*** Passage provided ***

Day two of CogEx (or #SogEx as some wag has christened the event on Twitter in the aftermath of yesterday’s downpours), thankfully the skies have remained clear and positivity has shone through. This was apparent in today’s opening session on the main stage, ‘Transformation in the age of machines’ from Salim Ismail of OpenEXO.
Salim began by highlighting the principle of Moore’s Law is no longer the sole preserve of computing. It can be tracked across multiple technology-led segments. The ‘doubling factor’ sees power increase and prices drop across segments as diverse as AI, medtech, robotics, energy and more. Despite conservative growth predictions from analysts, the reality has been a steady and predictable upwards curve on all of these technologies over the years.
The end result in each case is the same: the business model evolves from a scarcity model to an abundance model – the Gutenberg moment. Other than printing, the most famous example is probably photography, where a key business driver – the cost of processing – has been entirely removed as the market moved from analogue to digital.
The ‘immune system’ of large organisations is built to resist change, just look at Kodak. This resistance to change is equally apparent at a societal and institutional level. However, society and business must be brave. Digitisation democratised and commoditised photography and while there may no longer be a market for processing, new opportunities have emerged. This is seen in how we store, classify, manage and exhibit the multitude of images we now possess. Kodak’s loss has been Google and Instagram’s gain!
Technology and data have not levelled the playing field, they have fundamentally changed the shape. More businesses will have to pivot if they want to avoid the fate of Kodak or Blockbuster. In particular, abundant cheap solar energy has the capacity to entirely shake up the fundamentals of our society.
The doubling factor means the pace of technology and data-led change will only accelerate. In the age of the machine the challenge lies in how we use this mass of data to identify new opportunities. Managing this complexity is simply beyond the means of humans, as Salim suggests we haven’t had a brain upgrade in 50,000 years – you’d be disappointed if that were an iPhone!
However, it isn’t feasible to keep increasing the size of analyst teams to interrogate an exponentially growing data stack. Businesses need to invest in AI if they like it or not.
It is business critical though. Salim reminded us of a famous quote from angel investor David S. Rose: “Any company designed for success in the 20th century is doomed to failure in the 21st.”

*** End of Passage provided ***
*** Recorded data ***

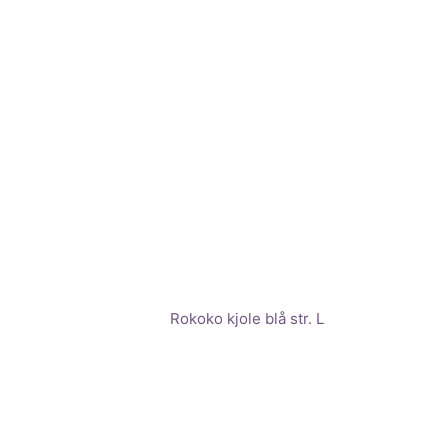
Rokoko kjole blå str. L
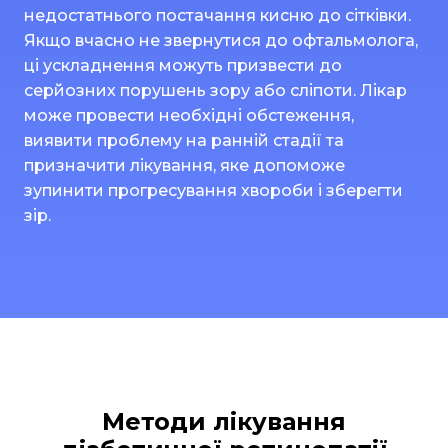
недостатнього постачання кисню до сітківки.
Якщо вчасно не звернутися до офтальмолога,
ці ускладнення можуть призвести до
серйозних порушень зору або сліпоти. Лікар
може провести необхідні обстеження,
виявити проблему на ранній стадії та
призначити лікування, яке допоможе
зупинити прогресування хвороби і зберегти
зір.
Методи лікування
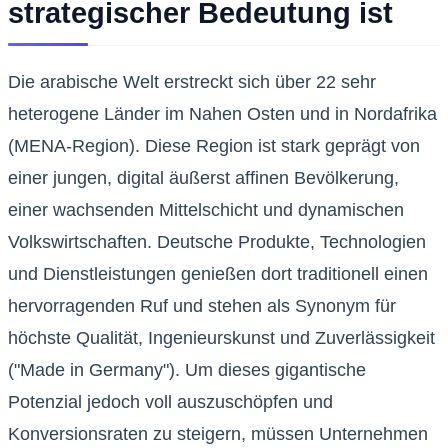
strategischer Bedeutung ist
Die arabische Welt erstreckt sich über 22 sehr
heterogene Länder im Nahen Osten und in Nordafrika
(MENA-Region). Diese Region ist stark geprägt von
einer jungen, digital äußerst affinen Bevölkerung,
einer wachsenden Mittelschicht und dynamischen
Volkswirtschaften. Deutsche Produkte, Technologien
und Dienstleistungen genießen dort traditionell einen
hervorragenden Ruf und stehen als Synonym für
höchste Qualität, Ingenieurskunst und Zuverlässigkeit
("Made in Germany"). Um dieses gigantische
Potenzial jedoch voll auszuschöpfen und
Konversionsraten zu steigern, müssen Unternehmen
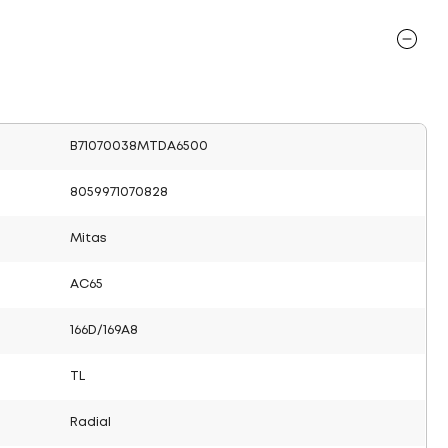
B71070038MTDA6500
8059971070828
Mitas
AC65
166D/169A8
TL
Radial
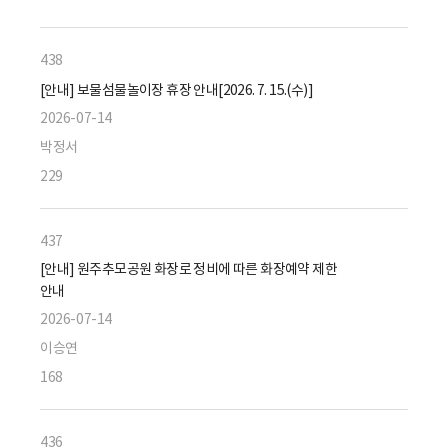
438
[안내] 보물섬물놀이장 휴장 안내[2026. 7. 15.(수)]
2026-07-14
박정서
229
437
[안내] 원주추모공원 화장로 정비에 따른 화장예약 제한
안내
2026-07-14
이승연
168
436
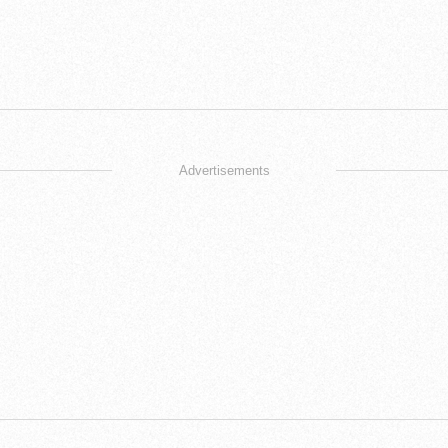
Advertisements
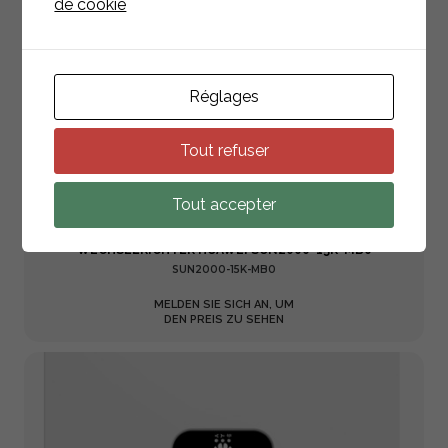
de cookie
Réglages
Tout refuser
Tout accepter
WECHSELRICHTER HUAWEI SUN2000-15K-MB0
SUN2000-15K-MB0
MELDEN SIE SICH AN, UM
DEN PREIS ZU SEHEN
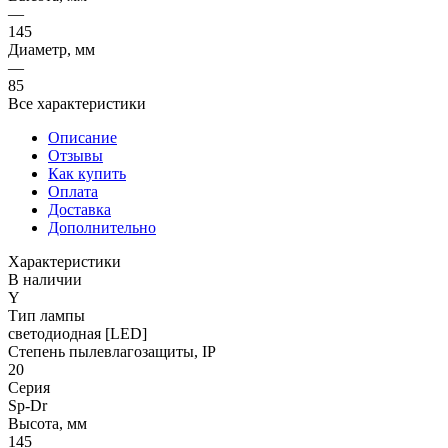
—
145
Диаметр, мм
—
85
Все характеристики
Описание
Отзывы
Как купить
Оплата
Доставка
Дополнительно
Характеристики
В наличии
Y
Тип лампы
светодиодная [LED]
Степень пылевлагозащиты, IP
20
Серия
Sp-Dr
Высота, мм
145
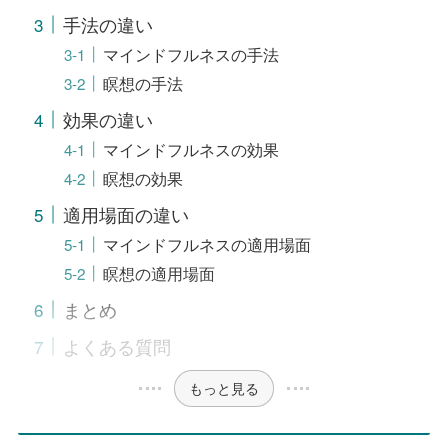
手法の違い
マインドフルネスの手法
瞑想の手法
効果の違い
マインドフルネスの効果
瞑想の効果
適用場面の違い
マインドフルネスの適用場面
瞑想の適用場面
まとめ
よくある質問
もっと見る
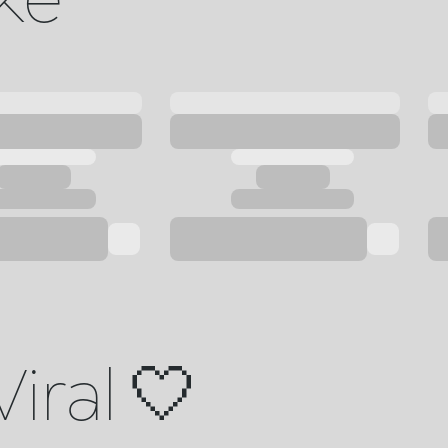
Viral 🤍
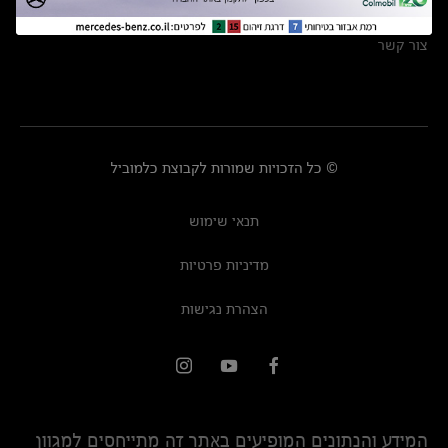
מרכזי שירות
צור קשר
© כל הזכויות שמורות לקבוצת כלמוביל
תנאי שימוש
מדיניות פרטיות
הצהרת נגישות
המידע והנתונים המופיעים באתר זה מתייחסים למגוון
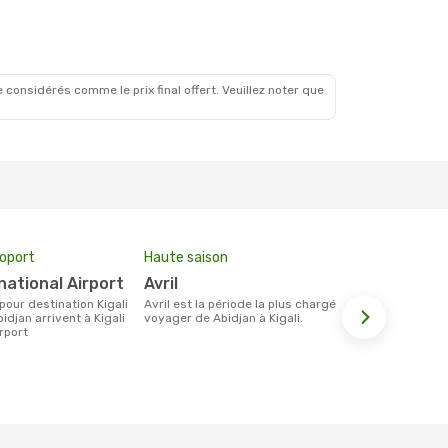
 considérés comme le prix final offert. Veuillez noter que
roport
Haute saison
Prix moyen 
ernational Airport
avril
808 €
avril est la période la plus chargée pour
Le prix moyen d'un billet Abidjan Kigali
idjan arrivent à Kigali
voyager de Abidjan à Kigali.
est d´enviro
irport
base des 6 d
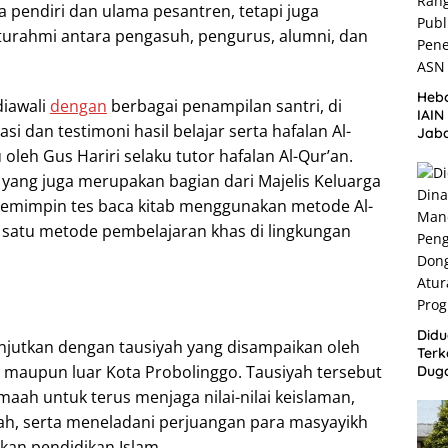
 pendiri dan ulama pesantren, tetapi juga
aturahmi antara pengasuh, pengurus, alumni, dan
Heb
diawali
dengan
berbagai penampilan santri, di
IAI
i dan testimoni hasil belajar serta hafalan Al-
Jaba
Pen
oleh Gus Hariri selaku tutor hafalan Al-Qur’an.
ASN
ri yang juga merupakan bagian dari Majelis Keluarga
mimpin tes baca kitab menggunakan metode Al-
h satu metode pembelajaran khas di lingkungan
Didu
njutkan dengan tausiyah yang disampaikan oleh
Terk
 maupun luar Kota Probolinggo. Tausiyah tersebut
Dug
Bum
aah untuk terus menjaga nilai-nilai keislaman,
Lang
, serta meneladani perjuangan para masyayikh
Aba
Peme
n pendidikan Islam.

*** End of Recorded data ***
*** Recorded data ***

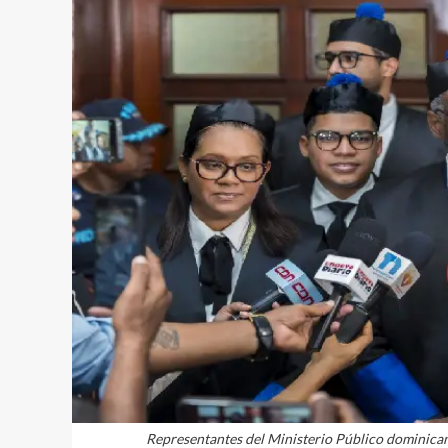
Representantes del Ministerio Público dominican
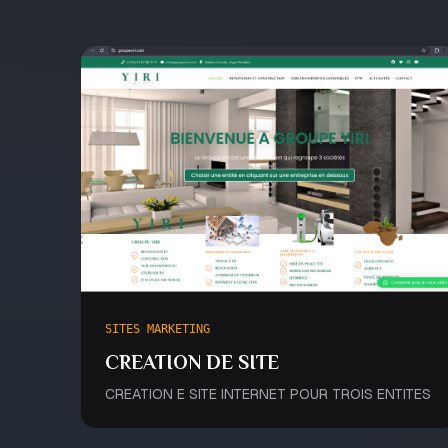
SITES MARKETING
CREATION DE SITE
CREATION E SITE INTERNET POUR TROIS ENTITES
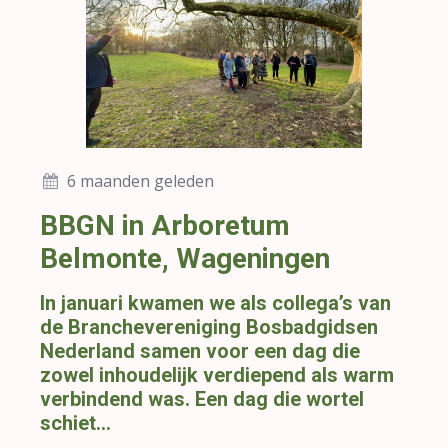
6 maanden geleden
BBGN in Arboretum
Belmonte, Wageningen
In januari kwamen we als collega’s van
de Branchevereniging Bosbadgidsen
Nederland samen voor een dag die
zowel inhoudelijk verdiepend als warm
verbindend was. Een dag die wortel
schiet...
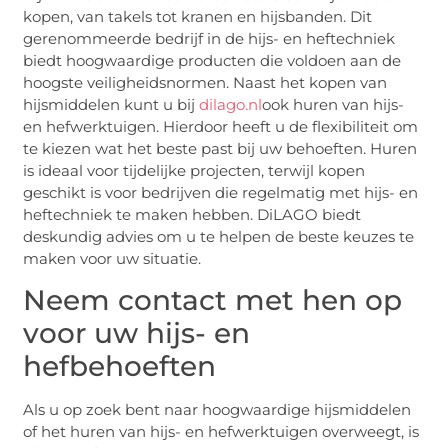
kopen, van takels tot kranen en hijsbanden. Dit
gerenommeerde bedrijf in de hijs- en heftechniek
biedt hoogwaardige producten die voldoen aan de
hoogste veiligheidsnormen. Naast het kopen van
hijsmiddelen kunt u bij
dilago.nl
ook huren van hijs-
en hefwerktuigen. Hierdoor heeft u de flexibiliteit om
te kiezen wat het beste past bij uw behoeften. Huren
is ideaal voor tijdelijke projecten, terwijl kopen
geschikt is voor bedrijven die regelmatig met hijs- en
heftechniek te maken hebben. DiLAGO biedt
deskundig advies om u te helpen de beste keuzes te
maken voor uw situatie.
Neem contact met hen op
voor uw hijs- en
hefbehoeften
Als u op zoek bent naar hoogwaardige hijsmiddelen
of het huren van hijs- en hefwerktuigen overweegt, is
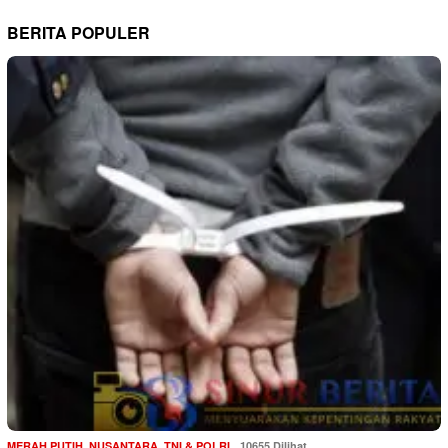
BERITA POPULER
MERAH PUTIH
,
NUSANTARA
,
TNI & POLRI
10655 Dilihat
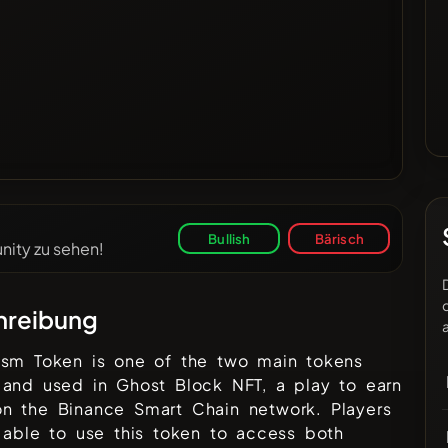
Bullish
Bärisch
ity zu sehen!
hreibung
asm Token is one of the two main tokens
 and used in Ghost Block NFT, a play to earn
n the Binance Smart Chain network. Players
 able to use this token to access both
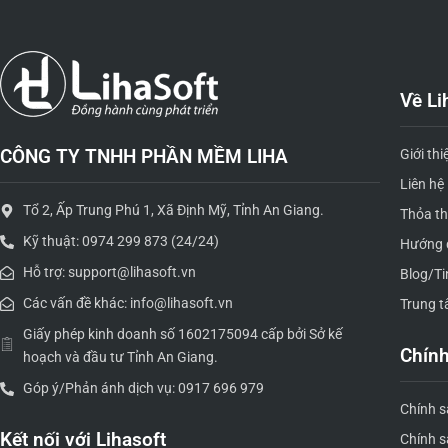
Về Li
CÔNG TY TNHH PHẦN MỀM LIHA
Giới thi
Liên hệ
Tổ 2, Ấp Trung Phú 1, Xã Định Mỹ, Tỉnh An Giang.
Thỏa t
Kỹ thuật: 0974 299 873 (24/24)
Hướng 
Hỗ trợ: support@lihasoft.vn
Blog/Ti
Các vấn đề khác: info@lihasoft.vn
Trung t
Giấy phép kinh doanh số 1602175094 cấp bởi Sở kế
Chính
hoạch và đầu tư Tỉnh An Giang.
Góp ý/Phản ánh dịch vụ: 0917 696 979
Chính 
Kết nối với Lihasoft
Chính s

*** End of Recorded data ***
*** Recorded data ***

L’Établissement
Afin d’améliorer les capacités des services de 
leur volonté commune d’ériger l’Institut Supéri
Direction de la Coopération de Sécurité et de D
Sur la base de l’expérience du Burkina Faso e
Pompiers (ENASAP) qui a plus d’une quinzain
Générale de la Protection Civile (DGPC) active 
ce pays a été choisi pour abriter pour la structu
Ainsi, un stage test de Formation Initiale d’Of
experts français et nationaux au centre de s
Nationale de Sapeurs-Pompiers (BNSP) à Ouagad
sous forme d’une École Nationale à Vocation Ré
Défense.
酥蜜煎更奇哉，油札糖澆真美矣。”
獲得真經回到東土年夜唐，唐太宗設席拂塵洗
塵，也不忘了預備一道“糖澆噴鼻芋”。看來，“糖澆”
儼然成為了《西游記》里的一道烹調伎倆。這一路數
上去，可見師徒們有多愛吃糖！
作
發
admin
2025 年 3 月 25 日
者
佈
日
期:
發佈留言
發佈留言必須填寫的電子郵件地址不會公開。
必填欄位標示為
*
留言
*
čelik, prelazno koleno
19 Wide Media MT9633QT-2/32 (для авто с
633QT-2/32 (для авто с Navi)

*** End of Recorded data ***

Tasks for this exercise
A: Translate this sentence from the CogEx report into Spanish: "Technology and data have not levelled the playing field, they have fundamentally changed the shape."
B: The CogEx report names technology segments where the doubling factor raises power and lowers prices. List each one.
None of these lines relate to the CogEx report.

Task-by-task answers
A: La tecnología y los datos no han nivelado el terreno de juego, han cambiado fundamentalmente su forma.

B: AI, medtech, robotics, energy